Sad but true…I need a hip replacement, and can hardly walk these days. So my partner bought me a 1950s rolling medical stool at a thrift store. I refuse to use an ‘old lady’ walker. I roll around the house on this chair made by EF Brewer Company in Wisconsin. They entered the market in 1955. This chair brought tears to my eyes if for no other reason than the memory of my dentist father seated on one of these stools back in Deerfield, Illinois in the early 1960s.
I remember when I became old enough for a summer job in his office. The medical furniture and device people made calls to the Deerfield office, with a bottle of Scotch, and talked up their products. I wonder if we ever hosted a rep from Brewer. Milwaukee isn’t that far from Deerfield, Illinois!
The Beginning
EF Brewer is one of those successful, ardent, trustworthy Midwestern companies in the medical furniture industry for 76 years. It all began in 1947 when EF Brewer took over the Wisconsin based Ellsworth Pipe and Supply Company, metal tube fabricators. He realized a little rolling doctor’s office stool was a natural product to make out of tubal steel, a NEW IDEA. Located today in Menomonee Falls, they became a leader in the ergonomic saddle stool, a rolling mini-bike saddle.
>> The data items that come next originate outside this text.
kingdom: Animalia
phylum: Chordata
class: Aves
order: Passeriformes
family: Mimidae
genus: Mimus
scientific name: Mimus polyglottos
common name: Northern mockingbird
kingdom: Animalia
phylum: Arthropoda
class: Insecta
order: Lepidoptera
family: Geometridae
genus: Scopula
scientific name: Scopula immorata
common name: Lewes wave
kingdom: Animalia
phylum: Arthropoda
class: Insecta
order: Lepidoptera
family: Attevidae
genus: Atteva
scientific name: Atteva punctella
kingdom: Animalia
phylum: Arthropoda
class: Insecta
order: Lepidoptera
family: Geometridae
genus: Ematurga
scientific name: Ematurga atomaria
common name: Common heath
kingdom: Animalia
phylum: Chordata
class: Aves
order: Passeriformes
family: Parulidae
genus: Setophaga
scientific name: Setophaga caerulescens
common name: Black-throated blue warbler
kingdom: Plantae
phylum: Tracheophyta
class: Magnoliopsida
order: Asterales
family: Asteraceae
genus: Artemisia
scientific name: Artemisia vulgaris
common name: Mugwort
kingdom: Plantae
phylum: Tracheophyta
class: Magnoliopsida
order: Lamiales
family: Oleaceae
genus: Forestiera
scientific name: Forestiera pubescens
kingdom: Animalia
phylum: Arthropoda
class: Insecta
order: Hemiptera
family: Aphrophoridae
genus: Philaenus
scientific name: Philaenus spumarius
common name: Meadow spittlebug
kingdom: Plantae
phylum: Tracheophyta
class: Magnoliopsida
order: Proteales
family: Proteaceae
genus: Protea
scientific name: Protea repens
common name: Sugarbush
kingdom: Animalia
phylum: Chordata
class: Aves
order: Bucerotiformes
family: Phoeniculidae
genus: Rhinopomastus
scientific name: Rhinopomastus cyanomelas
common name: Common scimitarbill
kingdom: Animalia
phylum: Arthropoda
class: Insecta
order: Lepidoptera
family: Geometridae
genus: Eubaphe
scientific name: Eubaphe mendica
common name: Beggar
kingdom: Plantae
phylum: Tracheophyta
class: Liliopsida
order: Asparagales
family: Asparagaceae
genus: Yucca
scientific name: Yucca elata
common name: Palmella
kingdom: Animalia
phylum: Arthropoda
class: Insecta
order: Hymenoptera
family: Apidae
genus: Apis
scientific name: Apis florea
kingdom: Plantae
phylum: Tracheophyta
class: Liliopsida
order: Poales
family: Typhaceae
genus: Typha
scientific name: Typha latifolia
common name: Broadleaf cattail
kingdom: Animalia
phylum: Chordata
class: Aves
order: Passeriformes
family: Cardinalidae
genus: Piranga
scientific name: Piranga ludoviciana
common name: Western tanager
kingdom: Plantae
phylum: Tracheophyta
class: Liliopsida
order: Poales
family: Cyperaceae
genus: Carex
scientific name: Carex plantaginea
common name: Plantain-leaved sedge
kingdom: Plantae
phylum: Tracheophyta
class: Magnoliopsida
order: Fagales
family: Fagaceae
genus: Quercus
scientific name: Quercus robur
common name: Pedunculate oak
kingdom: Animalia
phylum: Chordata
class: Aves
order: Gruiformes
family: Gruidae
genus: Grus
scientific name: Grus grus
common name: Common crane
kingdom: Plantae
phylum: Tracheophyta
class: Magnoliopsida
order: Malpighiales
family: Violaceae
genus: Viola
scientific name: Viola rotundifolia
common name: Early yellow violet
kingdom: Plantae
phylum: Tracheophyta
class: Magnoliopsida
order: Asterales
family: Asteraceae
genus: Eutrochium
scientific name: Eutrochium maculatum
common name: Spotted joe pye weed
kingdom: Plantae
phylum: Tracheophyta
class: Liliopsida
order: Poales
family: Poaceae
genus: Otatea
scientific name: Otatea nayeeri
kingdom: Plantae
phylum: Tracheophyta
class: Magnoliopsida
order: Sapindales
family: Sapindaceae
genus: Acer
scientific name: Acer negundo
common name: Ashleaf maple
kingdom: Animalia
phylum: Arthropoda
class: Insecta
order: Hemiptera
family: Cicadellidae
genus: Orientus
I looked at their product line to try to find the history of my medical stool. Brewster mentions a scientific study that 78 percent of all dental professionals suffer from a muscular skeletal disorder due to the twisting, bending, leaning, and pulling as part of their job. I had no idea. Dad seemed hale and hearty if the number of his affairs served as any indication.
To see how innovative they considered the little stool back in 1950 when Brewer invented it enlightened me. Today the wheeled stool in the doctor’s office is part of the scenery. There were the type with the rectangular curved back, or the type with no back, adjusted with a large screw pole for height. At one time these stools were inexpensive, and made of tubular steel and weighty, no plastic.
Brewer’s Crazy Stunt
The company developed so many health care products that they made me a proud “almost Wisconsinite” Midwesterner. For $39.50 in 1955 EF Brewer promoted the Brewer cycle lawnmower, a design based on their electric scooter, called the Power Scooter, for those living with mobility issues. The scooter, narrower than a wheelchair, included the first electric rechargeable systems, that last for five miles. Because it came with safety shut offs and brakes, why not take it a step further and make a sit down lawnmower? I read on the company website about their pride of a “Crazy Stunt” that promoted the ride-on mower in 1955. Innocent Midwestern humor, someone thought let’s ride this from Milwaukee to Chicago. It took a Brewer employee 27 hours to go the 98 miles, showing up at Navy Pier for the Hardware Trade Show.
Brewer’s Sensitivity
I see Brewer still participates in Health Care Trade Shows, and displays their innovative exam tables. From this I infer the company’s sensitivity to the aging US population. Their exam tables come in various sizes and heights with electric lifts. Their sensitivity incorporates the obesity epidemic, since these tables support up to 700 lbs., and the needs of the injured, or patient living with disabilities, or pregnancy issues. These tables adjust a patient from a seated position to a prone position as the table lifts the patient. Brewer also invented the wheelable medical exam table years ago, in order to take an exam anywhere.
If you worked in a medical facility in the 1960s, both you and your patients liked iced soft drinks, and needed icepacks. For that need Brewster designed a medical ice dispenser. Those Cube Masters had ice tanks behind slanted doors.
For pediatric hospitals, they invented a non-climbable crib, where the walls are clear slick plastic. Beginning in 1950 with my little rolling stool, today they make medical seating, step stools, IV poles, hampers, and instrument trays. With fond memories of my dad pushing himself around the office, I now do that too. The value is $50.